Here some facts about Mugabe:

* Once hailed as a model African democrat, Mugabe has clung to power for years despite a worsening political and economic crisis that critics blame on his policies.

* Mugabe was born in February 1924 on the Kutama Mission northwest of Harare and educated by Jesuits. He earned seven university degrees, three while in prison.

* Mugabe was jailed for 10 years in 1964 for opposing white minority rule. A guerrilla war began in 1972 against Ian Smith's white government of then-Rhodesia.

* Mugabe became leader of the ZANU liberation movement in the mid-1970s after his release from jail.

* The renamed ZANU-PF won independence elections in 1980 and Mugabe became prime minister. He took office as president in 1987 following a change in the constitution.

* In 2000, Mugabe tasted defeat when voters in a referendum rejected a constitution that would have given him more power. He turned on the small white minority, blaming them.

* He pushed legislation through parliament allowing his government to seize more than half the white-owned farms. Self-styled war veterans occupied many other farms, often using violence.

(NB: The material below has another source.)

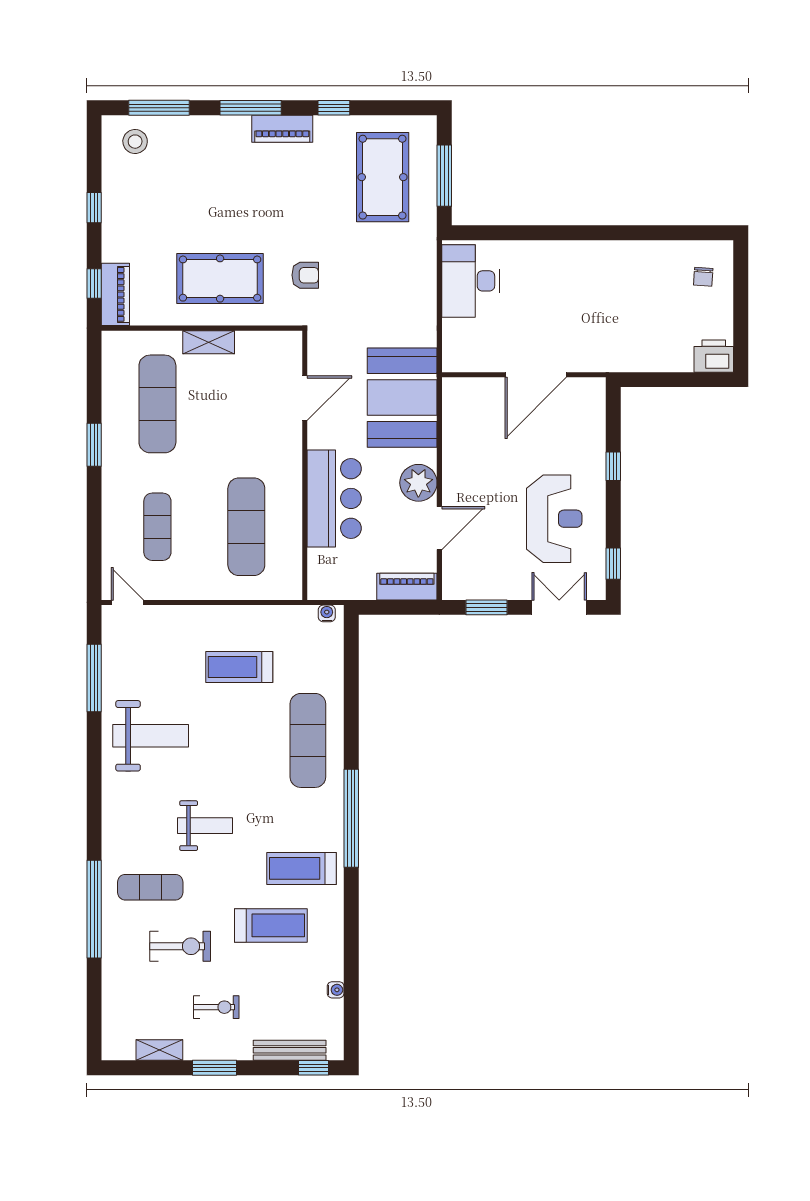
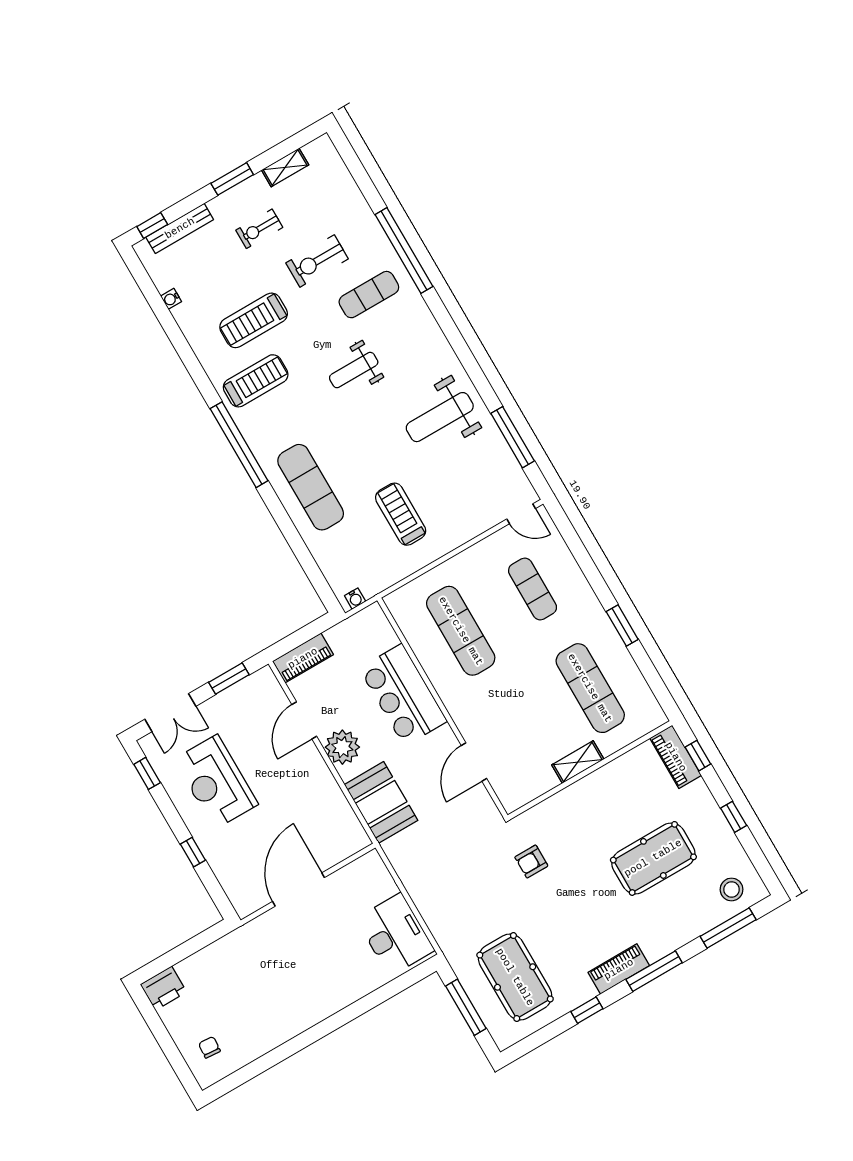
pool table: (220, 279) -> (653, 858), moved
booth: (402, 398) -> (381, 802), width x0.73, depth x0.70
treadmill: (239, 667) -> (401, 514), turned -90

* Mugabe was elected to his third term as president in 2002 but his crackdown against the Movement for Democratic Change (MDC) and other opponents, including journalists, increased his international isolation.

* Mugabe's party lost its parliamentary majority for the first time in the March 2008 elections. Official results showed that opposition leader Morgan Tsvangirai of the MDC also defeated Mugabe in the presidential election, but not by enough to avoid a June 27 run-off.

* Tsvangirai withdrew from the run-off on June 22, saying a free and fair poll was impossible.

* Mugabe was sworn in on June 29 for another five-year term after the widely condemned run-off election which African observers said was scarred by violence and intimidation.

* In the first meeting in 10 years between Mugabe and Tsvangirai. The two men, who are widely believed to detest each other, sat at a conference table separated by South African President Thabo Mbeki who mediated the deal.